Philippe Elhem
Philippe Elhem Journaliste jazz

LE QUATRIÈME VOLUME DES BOOTLEG SERIES CONSACRÉES À MILES COUVRE, À TRAVERS LE FESTIVAL DE NEWPORT, LES VINGT ANNÉES LES PLUS CRÉATIVES DE SA CARRIÈRE.

Miles Davis

« At Newport 1955-1975- The Bootleg Series Vol. 4 »

COLUMBIA RECORDS 81952 (SONY MUSIC).

8

La première apparition de Miles à Newport a lieu lors de la deuxième édition d’un festival devenu depuis le modèle de tous ceux qui fleuriront ensuite chaque été. Miles, en fait, n’y était pas invité, mais, guéri de son addiction à l’héroïne et se trouvant à un tournant de sa carrière, il sait que Newport est le lieu idéal pour y annoncer son grand retour. A force d’insistance, George Wein, son organisateur, finit par ajouter le trompettiste à un all star hétéroclite (comprenant notamment Zoot Sims, Gerry Mulligan et Thelonious Monk) programmé lors de la soirée de clôture. L’invité de dernière minute va tranquillement imposer à tous son autorité, obtenant même de Monk qu’il s’abstienne de jouer sur Now the Time. Pour sa prestation de 1958, Miles, à la tête du sextette d’un Kind of Blue encore à venir, se produit cette fois lors de l’ouverture du festival. Si cette soirée, dédiée à Ellington, voit tous les participants interpréter des compositions du Duke, Miles, pour sa part, reste fidèle à son répertoire (Ah-Leu-Cha, Straight No Chaser, etc.) auquel Coltrane mettra le feu (CD1).

Miles ne reviendra à Newport qu’en 1966 avec le Second Great Quintet pour une prestation mélangeant l’ancien et le nouveau.

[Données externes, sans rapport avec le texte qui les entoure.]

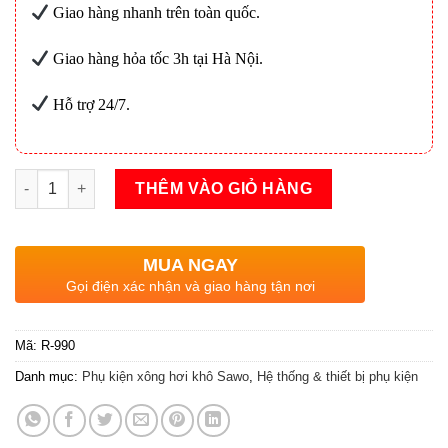
Giao hàng nhanh trên toàn quốc.
Giao hàng hỏa tốc 3h tại Hà Nội.
Hỗ trợ 24/7.
Đá xông khô SAWO số lượng
THÊM VÀO GIỎ HÀNG
MUA NGAY
Gọi điện xác nhận và giao hàng tận nơi
Mã:
R-990
Danh mục:
Phụ kiện xông hơi khô Sawo
,
Hệ thống & thiết bị phụ kiện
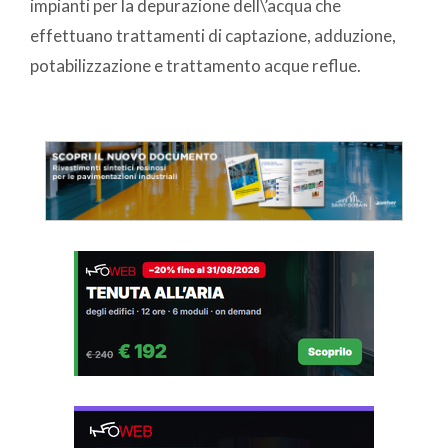
impianti per la depurazione dell\’acqua che
effettuano trattamenti di captazione, adduzione,
potabilizzazione e trattamento acque reflue.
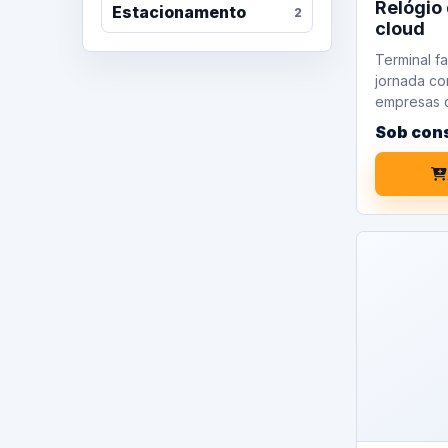
Relógio 
Estacionamento
2
cloud
Terminal fa
jornada co
empresas c
Sob con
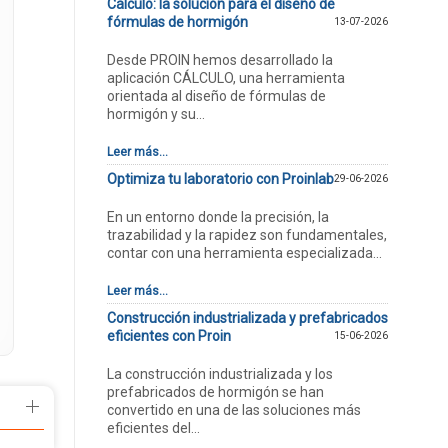
Cálculo: la solución para el diseño de
fórmulas de hormigón
13-07-2026
Desde PROIN hemos desarrollado la
aplicación CÁLCULO, una herramienta
orientada al diseño de fórmulas de
hormigón y su...
Leer más...
Optimiza tu laboratorio con Proinlab
29-06-2026
En un entorno donde la precisión, la
trazabilidad y la rapidez son fundamentales,
contar con una herramienta especializada...
Leer más...
Construcción industrializada y prefabricados
eficientes con Proin
15-06-2026
La construcción industrializada y los
prefabricados de hormigón se han
convertido en una de las soluciones más
eficientes del...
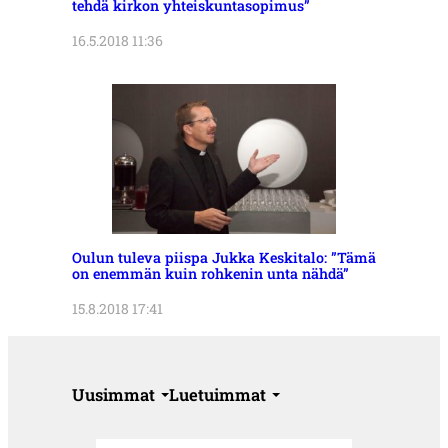
tehdä kirkon yhteiskuntasopimus”
16.5.2018 11:36
Oulun tuleva piispa Jukka Keskitalo: ”Tämä
on enemmän kuin rohkenin unta nähdä”
15.8.2018 17:41
Uusimmat
Luetuimmat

Il remettra ça l’année suivante, lorsque Tony Williams, Herbie Hancock, Ron Carter et Wayne Shorter se montrent, sous sa direction, encore plus radicaux sur un répertoire où brille Footprints (CD2). En 1969, c’est le Lost Quintet (Shorter, Chick Corea, Dave Holland et Jack Dejohnette) qui y est invité. Mais le saxophoniste, pris dans les embouteillages, obligera Miles à interpréter en quartette les électriques It’s About That Time, Sanctuary et un Miles Runs the Voodoo Down dont il manque la fin (CD3). Newport, ce sera aussi les tournées européennes effectuées sous l’égide du festival dont témoigne, en 1971, un formidable concert suisse avec un septette où Keith Jarrett est le seul claviériste (la totalité du CD4) ou, encore, une prestation à la Philharmonie de Berlin en 1973 (avec Dave Liebman aux saxes) dominée par les guitares hendrixiennes de Pete Cosey et Reggie Lucas pour une musique encore en gestation. Enfin, après que George Wein a relocalisé le festival à New York, Miles y donne en 1975 l’un de ses derniers concerts (représenté ici par le seul Mtume) avant de se retirer (pour cause de maladie et d’addictions diverses) de la vie publique durant cinq longues années (CD3). Inégal, Miles at Newport ne contient hélas pas que des inédits (la prestation de 1958 figurait déjà sur… Miles at Newport 58, alors que le concert de 1969 est paru en totalité sur Bitches Brew Live) et n’est pas non plus une intégrale de ses prestations dans le cadre du festival, la majeure partie des concerts de 1967 du Newport Jazz Festival in Europe figurant sur le premier volume de la série. Pour autant, ce quadruple album, même s’il n’en respecte pas totalement les règles, ne dépare pas la série des BootlegSeries en offrant un condensé de deux décennies qui firent de Miles la première superstar de l’histoire du jazz.